Current guidelines recommend reducing the daily intake of dietary fats for the prevention of ischemic cardiovascular diseases (CVDs). Avoiding saturated fats while increasing the intake of mono- or polyunsaturated fatty acids has been for long time the cornerstone of dietary approaches in cardiovascular prevention, mainly due to the metabolic effects of these molecules. However, recently, this approach has been critically revised. The experimental evidence, in fact, supports the concept that the pro- or anti-inflammatory potential of different dietary fats contributes to atherogenic or anti-atherogenic cellular and molecular processes beyond (or in addition to) their metabolic effects. All these aspects are hardly translatable into clinics when trying to find connections between the pro-/anti-inflammatory potential of dietary lipids and their effects on CVD outcomes.
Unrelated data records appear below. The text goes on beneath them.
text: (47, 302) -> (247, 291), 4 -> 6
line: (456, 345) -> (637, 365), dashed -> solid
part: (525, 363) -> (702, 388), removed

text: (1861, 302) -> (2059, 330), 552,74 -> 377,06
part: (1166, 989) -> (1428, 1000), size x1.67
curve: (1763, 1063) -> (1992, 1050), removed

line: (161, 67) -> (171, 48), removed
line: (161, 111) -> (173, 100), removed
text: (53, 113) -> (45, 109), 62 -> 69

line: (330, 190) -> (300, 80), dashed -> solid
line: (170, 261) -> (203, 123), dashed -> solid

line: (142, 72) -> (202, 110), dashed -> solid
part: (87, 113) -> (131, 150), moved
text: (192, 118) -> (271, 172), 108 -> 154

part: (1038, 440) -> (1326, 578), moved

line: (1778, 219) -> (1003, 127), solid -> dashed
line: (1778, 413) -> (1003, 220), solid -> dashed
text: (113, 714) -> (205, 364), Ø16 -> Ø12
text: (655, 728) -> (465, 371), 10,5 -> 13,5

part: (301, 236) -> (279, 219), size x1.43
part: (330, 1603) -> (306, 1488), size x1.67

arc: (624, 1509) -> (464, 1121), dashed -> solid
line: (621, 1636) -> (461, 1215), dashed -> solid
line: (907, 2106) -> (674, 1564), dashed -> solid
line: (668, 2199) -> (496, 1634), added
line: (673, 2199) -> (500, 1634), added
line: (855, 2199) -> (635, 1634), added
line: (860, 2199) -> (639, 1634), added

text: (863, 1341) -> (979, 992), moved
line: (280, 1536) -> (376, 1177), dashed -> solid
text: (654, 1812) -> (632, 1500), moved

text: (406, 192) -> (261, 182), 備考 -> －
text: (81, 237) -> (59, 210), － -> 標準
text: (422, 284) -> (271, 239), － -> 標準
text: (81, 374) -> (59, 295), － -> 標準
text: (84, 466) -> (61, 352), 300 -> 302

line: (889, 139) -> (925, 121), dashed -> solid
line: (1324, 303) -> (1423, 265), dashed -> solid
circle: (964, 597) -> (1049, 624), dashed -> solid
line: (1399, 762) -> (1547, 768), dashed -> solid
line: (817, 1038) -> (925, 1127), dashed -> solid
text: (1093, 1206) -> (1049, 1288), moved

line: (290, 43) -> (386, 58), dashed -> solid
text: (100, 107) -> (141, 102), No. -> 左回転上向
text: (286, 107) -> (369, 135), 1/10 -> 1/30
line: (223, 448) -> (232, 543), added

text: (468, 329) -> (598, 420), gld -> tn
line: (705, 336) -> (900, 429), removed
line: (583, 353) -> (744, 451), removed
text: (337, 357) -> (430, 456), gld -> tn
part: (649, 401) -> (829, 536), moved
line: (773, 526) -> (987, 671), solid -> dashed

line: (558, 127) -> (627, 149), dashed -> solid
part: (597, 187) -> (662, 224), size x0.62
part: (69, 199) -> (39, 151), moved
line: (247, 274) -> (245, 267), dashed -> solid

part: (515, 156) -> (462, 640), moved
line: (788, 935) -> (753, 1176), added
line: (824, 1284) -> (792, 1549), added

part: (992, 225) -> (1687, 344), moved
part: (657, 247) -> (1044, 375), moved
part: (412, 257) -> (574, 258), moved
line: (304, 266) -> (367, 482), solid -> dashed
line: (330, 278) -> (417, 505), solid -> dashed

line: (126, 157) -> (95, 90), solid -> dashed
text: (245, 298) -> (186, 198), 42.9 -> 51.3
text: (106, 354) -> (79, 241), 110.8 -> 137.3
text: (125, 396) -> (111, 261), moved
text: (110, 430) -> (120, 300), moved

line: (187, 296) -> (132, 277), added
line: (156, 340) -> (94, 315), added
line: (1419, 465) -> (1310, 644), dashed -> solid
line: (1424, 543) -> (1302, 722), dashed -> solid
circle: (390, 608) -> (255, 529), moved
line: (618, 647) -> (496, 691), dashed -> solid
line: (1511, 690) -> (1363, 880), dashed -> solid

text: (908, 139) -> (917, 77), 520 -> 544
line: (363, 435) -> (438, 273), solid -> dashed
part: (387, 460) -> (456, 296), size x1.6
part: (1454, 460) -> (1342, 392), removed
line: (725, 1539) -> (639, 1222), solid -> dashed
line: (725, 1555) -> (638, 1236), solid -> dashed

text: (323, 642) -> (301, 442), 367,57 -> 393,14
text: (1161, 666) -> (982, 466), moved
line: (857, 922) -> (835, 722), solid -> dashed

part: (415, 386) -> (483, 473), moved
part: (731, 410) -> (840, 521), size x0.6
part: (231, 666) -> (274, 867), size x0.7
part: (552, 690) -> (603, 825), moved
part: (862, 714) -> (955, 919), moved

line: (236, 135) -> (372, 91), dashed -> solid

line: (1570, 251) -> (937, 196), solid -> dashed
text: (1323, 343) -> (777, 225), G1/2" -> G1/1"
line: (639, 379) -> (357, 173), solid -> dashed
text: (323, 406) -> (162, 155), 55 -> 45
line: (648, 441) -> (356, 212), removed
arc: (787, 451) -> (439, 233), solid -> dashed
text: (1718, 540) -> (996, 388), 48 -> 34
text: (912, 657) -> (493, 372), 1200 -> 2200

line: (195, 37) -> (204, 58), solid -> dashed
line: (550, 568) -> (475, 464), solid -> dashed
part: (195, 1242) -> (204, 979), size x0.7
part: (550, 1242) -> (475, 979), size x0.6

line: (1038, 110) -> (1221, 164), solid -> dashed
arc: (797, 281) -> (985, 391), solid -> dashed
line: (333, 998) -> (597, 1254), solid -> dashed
Interventional trials, although providing stronger potential for causal inference, are typically small sample-sized, and they have short follow-up, noncompliance, and high attrition rates. Besides, observational studies are confounded by a number of variables and the quantification of dietary intakes is far from optimal. A better understanding of the anatomic and physiological barriers for the absorption and the players involved in the metabolism of dietary lipids (e.g., gut microbiota) might be an alternative strategy in the attempt to provide a first step towards a personalized dietary approach in CVD prevention.